I first visited Bilbao and San Sebastian back in 2003 and since then I have them in my heart. As I visited more and more, I started appreciating the country and not only the two cities.

The Guggenheim Museum
This beautiful structure was the first reason I wanted to visit Bilbao. I became aware of it back in 1999 and put it on my list as a place to visit. It is true that the museum by itself is a good reason to visit Bilbao. Is it the only one?

The Guggenheim Museum
Of course not! The Basque country is a place where you can enjoy food to the fullest, and at the same time you can enjoy nature, be it the sea, or the mountains!

Bacalao
Salted dry cod – bacalao – is one of the other reasons to visit the Basque country!
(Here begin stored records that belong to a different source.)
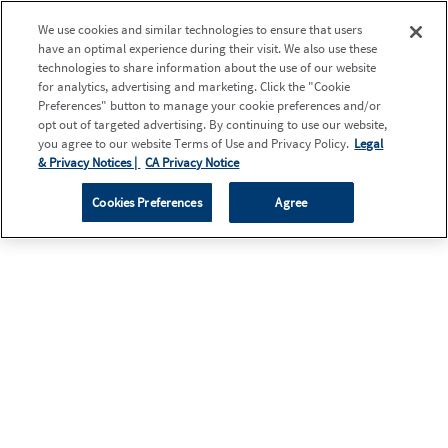
We use cookies and similar technologies to ensure that users
have an optimal experience during their visit. We also use these
technologies to share information about the use of our website
for analytics, advertising and marketing. Click the "Cookie
Preferences" button to manage your cookie preferences and/or
opt out of targeted advertising. By continuing to use our website,
you agree to our website Terms of Use and Privacy Policy.
Legal
& Privacy Notices |
CA Privacy Notice
Cookies Preferences
Agree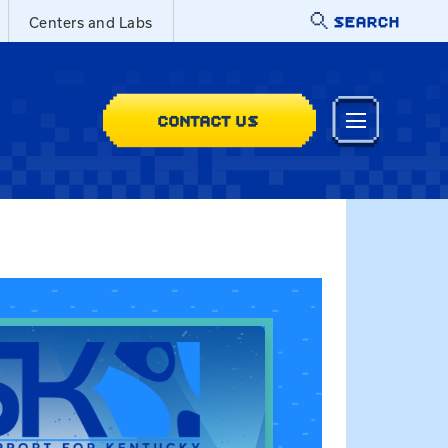
SEARCH
Centers and Labs
CONTACT US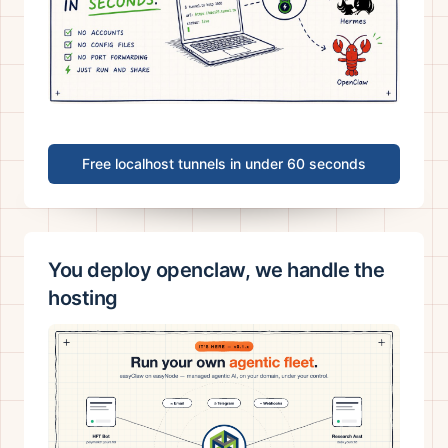
Free localhost tunnels in under 60 seconds
You deploy openclaw, we handle the
hosting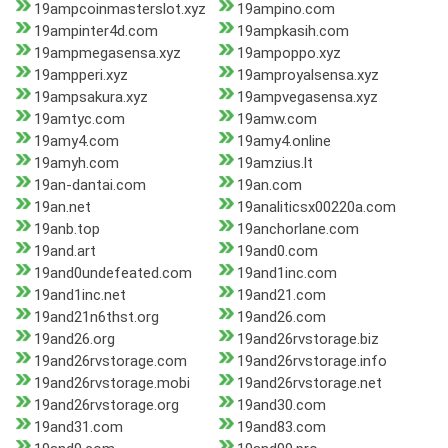
19ampcoinmasterslot.xyz
19ampino.com
19ampinter4d.com
19ampkasih.com
19ampmegasensa.xyz
19ampoppo.xyz
19ampperi.xyz
19amproyalsensa.xyz
19ampsakura.xyz
19ampvegasensa.xyz
19amtyc.com
19amw.com
19amy4.com
19amy4.online
19amyh.com
19amzius.lt
19an-dantai.com
19an.com
19an.net
19analiticsx00220a.com
19anb.top
19anchorlane.com
19and.art
19and0.com
19and0undefeated.com
19and1inc.com
19and1inc.net
19and21.com
19and21n6thst.org
19and26.com
19and26.org
19and26rvstorage.biz
19and26rvstorage.com
19and26rvstorage.info
19and26rvstorage.mobi
19and26rvstorage.net
19and26rvstorage.org
19and30.com
19and31.com
19and83.com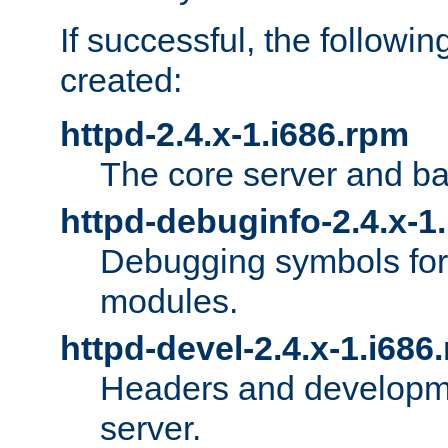
If successful, the followi
created:
httpd-2.4.x-1.i686.rpm
The core server and ba
httpd-debuginfo-2.4.x-1
Debugging symbols for 
modules.
httpd-devel-2.4.x-1.i686
Headers and developmen
server.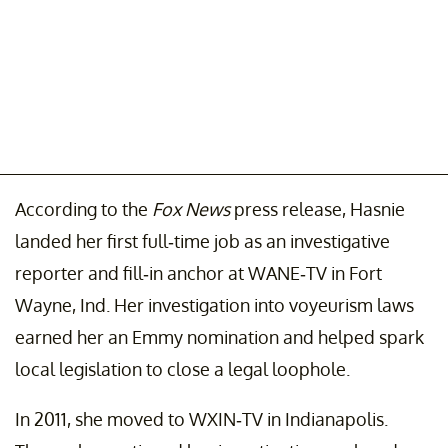
According to the
Fox News
press release, Hasnie
landed her first full-time job as an investigative
reporter and fill-in anchor at WANE-TV in Fort
Wayne, Ind. Her investigation into voyeurism laws
earned her an Emmy nomination and helped spark
local legislation to close a legal loophole.
In 2011, she moved to WXIN-TV in Indianapolis.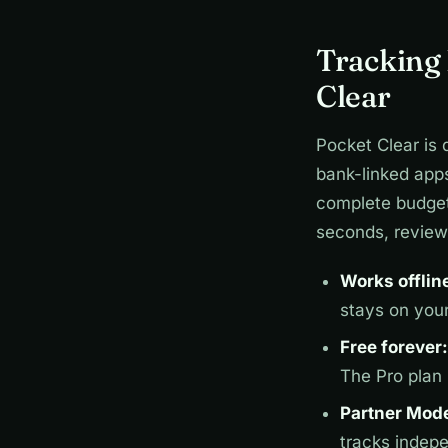
Tracking
Clear
Pocket Clear is 
bank-linked app
complete budget 
seconds, review 
Works offlin
stays on you
Free forever:
The Pro plan
Partner Mod
tracks indep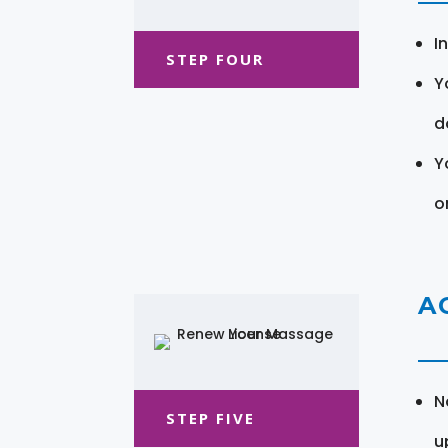
I
STEP FOUR
Y
d
Y
o
A
N
STEP FIVE
u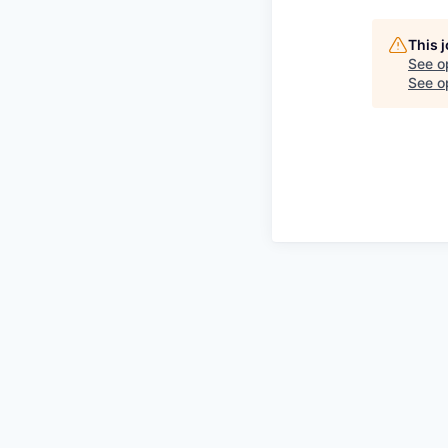
This 
See o
See op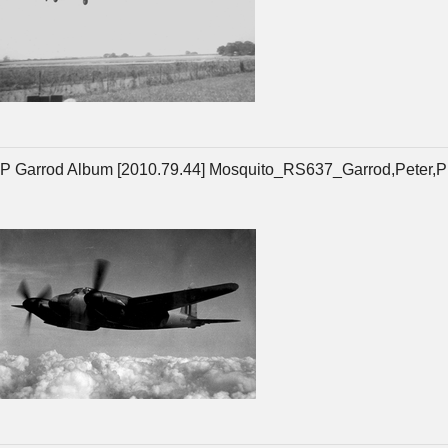
P Garrod Album [2010.79.44] Mosquito_RS637_Garrod,Peter,P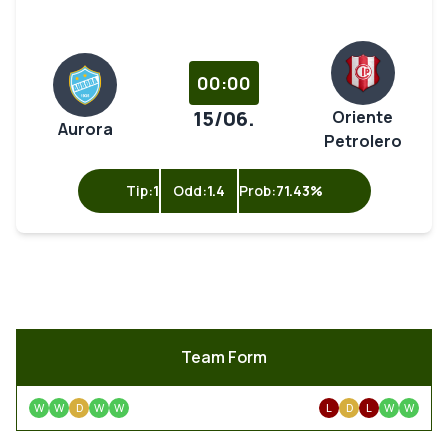
00:00
15/06.
Oriente
Aurora
Petrolero
Tip:
1
Odd:
1.4
Prob:
71.43%
Team Form
W
W
D
W
W
L
D
L
W
W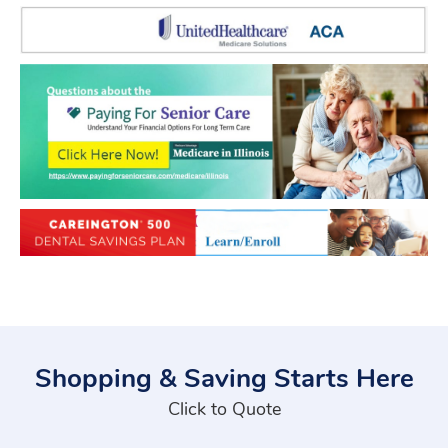
Shopping & Saving Starts Here
Click to Quote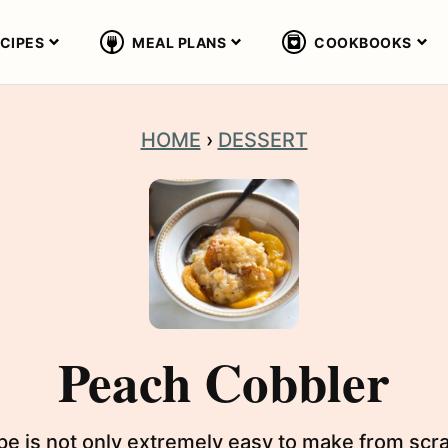
CIPES
MEAL PLANS
COOKBOOKS
HOME
›
DESSERT
Peach Cobbler
e is not only extremely easy to make from scra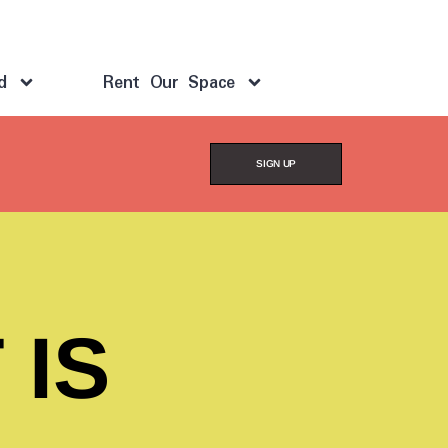
d
Rent Our Space
SIGN UP
 IS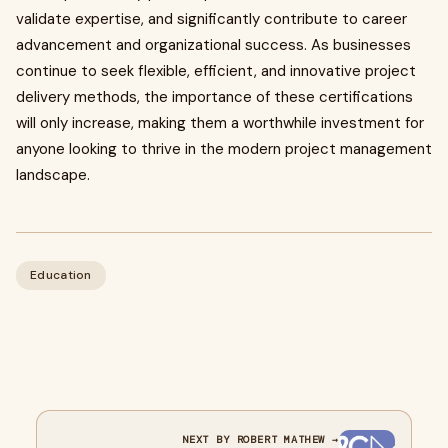
validate expertise, and significantly contribute to career
advancement and organizational success. As businesses
continue to seek flexible, efficient, and innovative project
delivery methods, the importance of these certifications
will only increase, making them a worthwhile investment for
anyone looking to thrive in the modern project management
landscape.
Education
NEXT BY ROBERT MATHEW →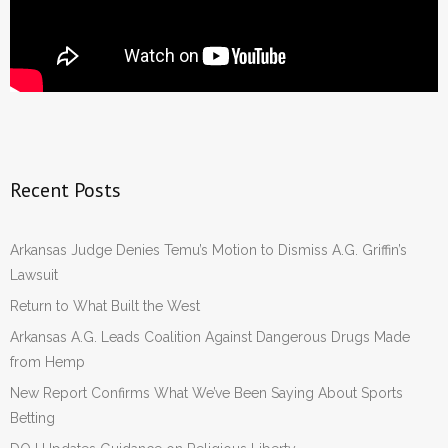
Recent Posts
Arkansas Judge Denies Temu’s Motion to Dismiss A.G. Griffin’s
Lawsuit
Return to What Built the West
Arkansas A.G. Leads Coalition Against Dangerous Drugs Made
from Hemp
New Report Confirms What We’ve Been Saying About Sports
Betting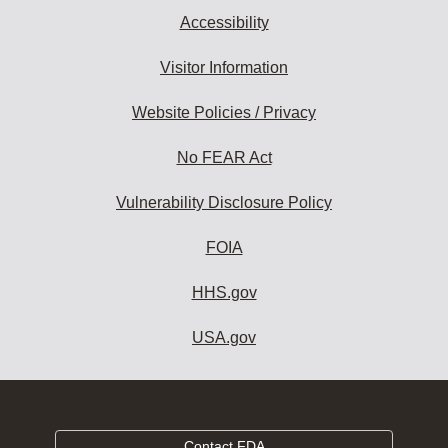
Accessibility
Visitor Information
Website Policies / Privacy
No FEAR Act
Vulnerability Disclosure Policy
FOIA
HHS.gov
USA.gov
Contact FDA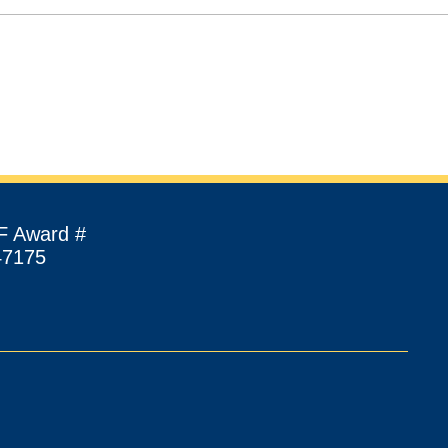
F Award #
47175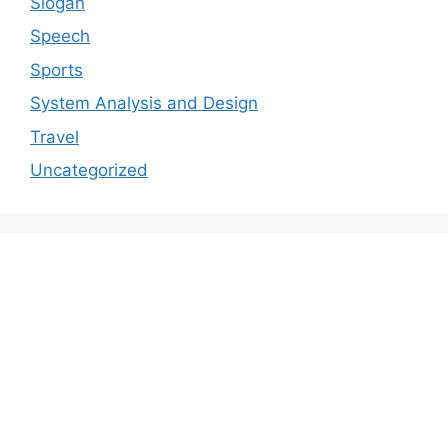
Slogan
Speech
Sports
System Analysis and Design
Travel
Uncategorized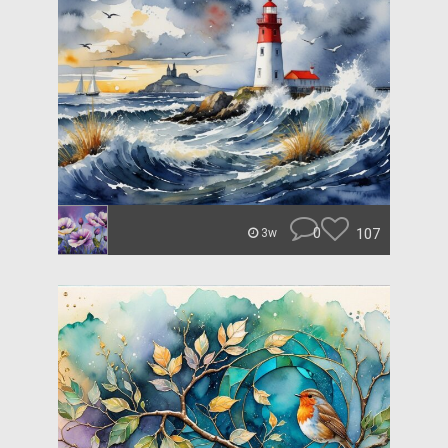
0
107
3w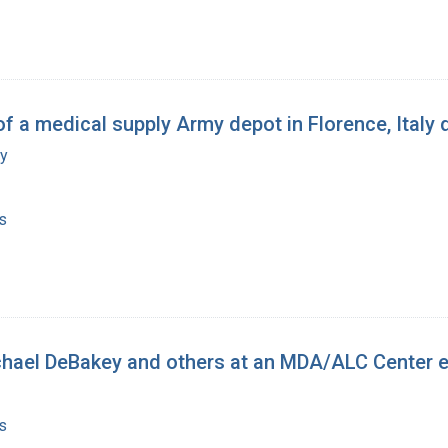
of a medical supply Army depot in Florence, Italy 
my
s
chael DeBakey and others at an MDA/ALC Center 
s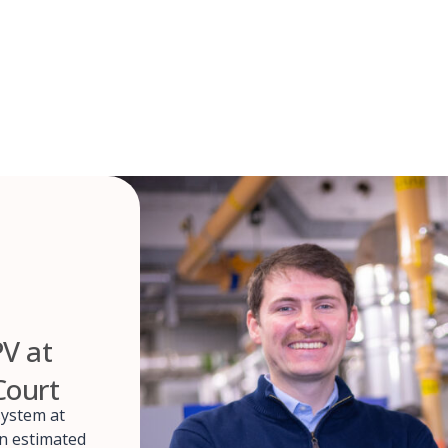
PV at
Court
system at
an estimated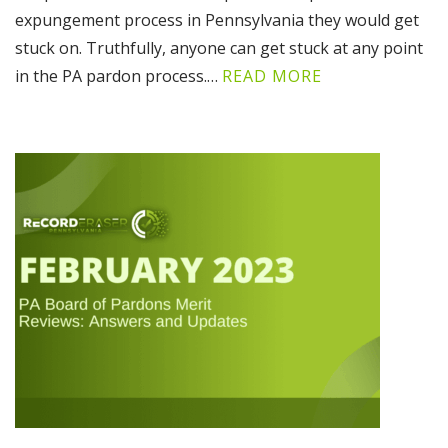
expungement process in Pennsylvania they would get
stuck on. Truthfully, anyone can get stuck at any point
in the PA pardon process.…
READ MORE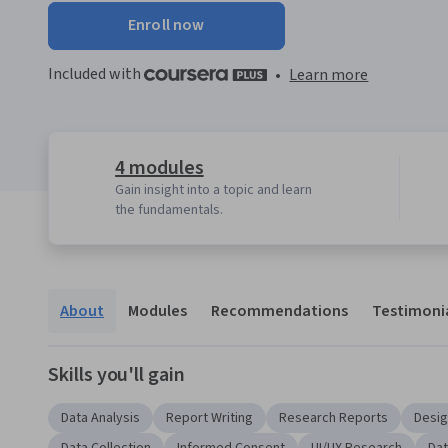
Enroll now
Included with
•
Learn more
4 modules
Gain insight into a topic and learn
the fundamentals.
About
Modules
Recommendations
Testimoni
Skills you'll gain
Data Analysis
Report Writing
Research Reports
Desig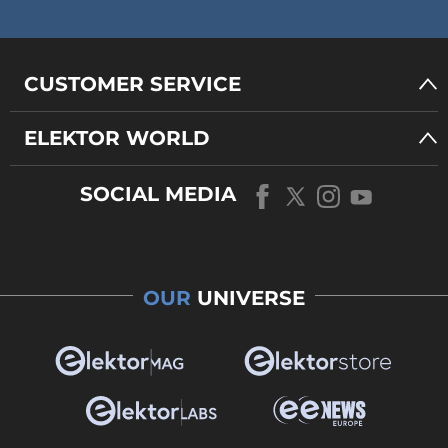
CUSTOMER SERVICE
ELEKTOR WORLD
SOCIAL MEDIA
OUR
UNIVERSE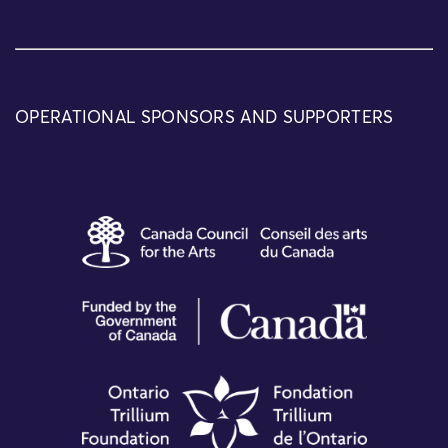
OPERATIONAL SPONSORS AND SUPPORTERS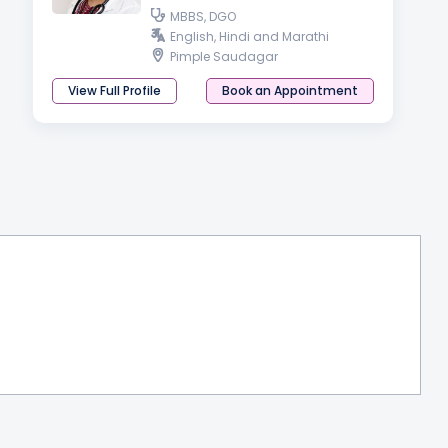
MBBS, DGO
English, Hindi and Marathi
Pimple Saudagar
View Full Profile
Book an Appointment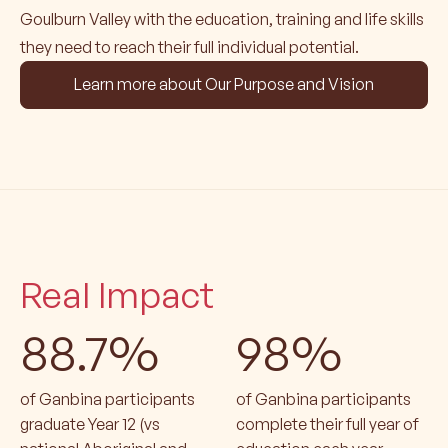
Goulburn Valley with the education, training and life skills
they need to reach their full individual potential.
Learn more about Our Purpose and Vision
Real Impact
88.7%
98%
of Ganbina participants
of Ganbina participants
graduate Year 12 (vs
complete their full year of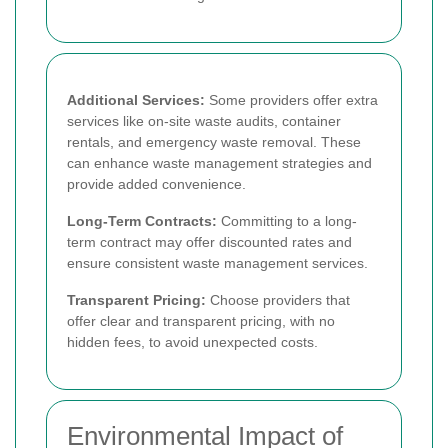
Additional Services:
Some providers offer extra
services like on-site waste audits, container
rentals, and emergency waste removal. These
can enhance waste management strategies and
provide added convenience.
Long-Term Contracts:
Committing to a long-
term contract may offer discounted rates and
ensure consistent waste management services.
Transparent Pricing:
Choose providers that
offer clear and transparent pricing, with no
hidden fees, to avoid unexpected costs.
Environmental Impact of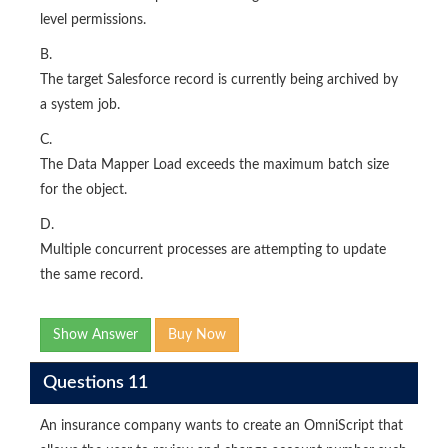
level permissions.
B.
The target Salesforce record is currently being archived by
a system job.
C.
The Data Mapper Load exceeds the maximum batch size
for the object.
D.
Multiple concurrent processes are attempting to update
the same record.
Show Answer
Buy Now
Questions 11
An insurance company wants to create an OmniScript that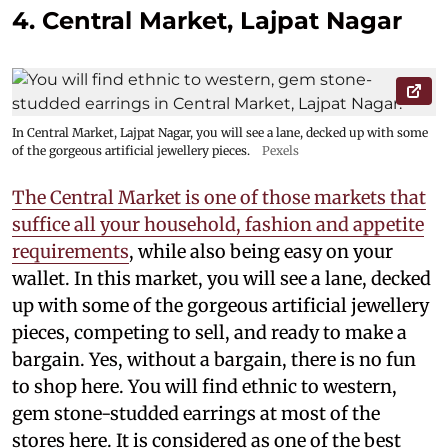
4. Central Market, Lajpat Nagar
In Central Market, Lajpat Nagar, you will see a lane, decked up with some
of the gorgeous artificial jewellery pieces.
Pexels
The Central Market is one of those markets that
suffice all your household, fashion and appetite
requirements
, while also being easy on your
wallet. In this market, you will see a lane, decked
up with some of the gorgeous artificial jewellery
pieces, competing to sell, and ready to make a
bargain. Yes, without a bargain, there is no fun
to shop here. You will find ethnic to western,
gem stone-studded earrings at most of the
stores here. It is considered as one of the best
In San Sebastian there is a shop specializing in bacalao, they sell some 20 different cuts! The “steak” is better than beef!

Fishing Vessels in San Sebastian
Fishing is traditionally a major activity, these fishing vessels testify to the fact.

From Bilbao to San Sebastian
The road from Bilbao to San Sebastian is an opportunity to see the sea coast in all of its rocky magnificence, and enjoy – weather permitting – the beautiful sandy beaches.

Lekeitio
The Basque people love the sea, and you can see the proof in the hundreds of boats in every small town.

Boats
The mountains are a short drive away.

View of San Sebastian from the North
The mountainous terrain provides for excellent lambs meat and wool.

North of San Sebastian
Back in San Sebastian, you can enjoy the city and the relaxed atmosphere.

View of San Sebastian
Ang go to the patriarch of Basque cuisine for a nice meal!

Arzak talking to his customers
Juan Mari Arzak has three Michelin stars since 1973! When I first visited his restaurant in 2003, I was terrified, having the experience of 3-star restaurants in France. But the Basque country is different! In Arzak’s restaurant I felt like eating in the taverna of my neighborhood. People were normal, and Arzak obviously knew them all! They are people from his city, and they consider Arzak’s their own restaurant! Dress code is smart casual, and thats it!

Jeff Koon's flowers in the Guggenheim
I close this short journey with a bunch of flowers from the Guggenheim.
In case you are interested, I have written articles in this blog about:
- two restaurants in Bilbao (Andra Mari, in Galdakao 10km from Bilbao, and the Guggenheim Museum Restaurant)
- two in the San Sebastian area (Akelare and Zuberoa)
- “La Brecha” fish market in San Sebastian
- the bacalao pil-pil recipe
Guggenheim Bilbao, Jatetxea, Restaurante
Παρασκευή, 5 Σεπτεμβρίου, 2008
I visited the Bilbao Guggenheim Museum in July and had lunch in the restaurant. It is a restaurant much acclaimed and I was quite curious to see, smell, and taste the food.
The Chef is Josean Martínez Alija, a disciple of Martín Berasategui’s.
Before lunch, I had the opportunity to visit the brilliant exhibition of works by the Spanish Artist Juan Munoz.
Back in the restaurant, I opted for the gastronomic menu with the rather overwhelming title “Creation, Freedom and Tendencies”.
Having in mind that this is a title more suitable for a Ph.D. in Philosophy, I waited for the amuse bouche.
It turned out to be “tempura” peppers, which I liked very much. They were sweet, tender and very fresh.
The first dish of the menu was “Stewed tapioca pearls”. I was told that this is a simulation of a traditional Basque dish which has humbler ingredients. The dish was perfect, the pearls had absorbed the flavours of the stew and I had the sense of the pearls exploding in my mouth, releasing their flavours. Imaginative and pleasing.
The “Roasted red endives” followed. This was a “minimal” dish and I have mixed feelings about it. I like endives, but at the end of the day an endive by itself is not the most pleasing dish. Although it was full of flavour, this was not enough to constitue a dish in a gastronomic menu.
Another roasted vegetable was next: “Roasted aubergine flavoured with “makil goxo”. I have the same comments as in the endives dish. Yes, the aubergine was very tender and juicy, but there was no complexity of flavours, no synthesis worth mentioning.
The next dish was also roasted: “Roasted fish of the day”. The “minimalism” of the previous dishes continued with the hake. A good piece of fresh fish is not a gastronomic dish.
The last dish was the “Iberian pork stew”, and it was a very good stew. But only a stew.
All in all, I was rather diappointed. In my view gastronomy requires synthesis of ingredients, tastes (and traditions in some cases), an abstract concept is not enough.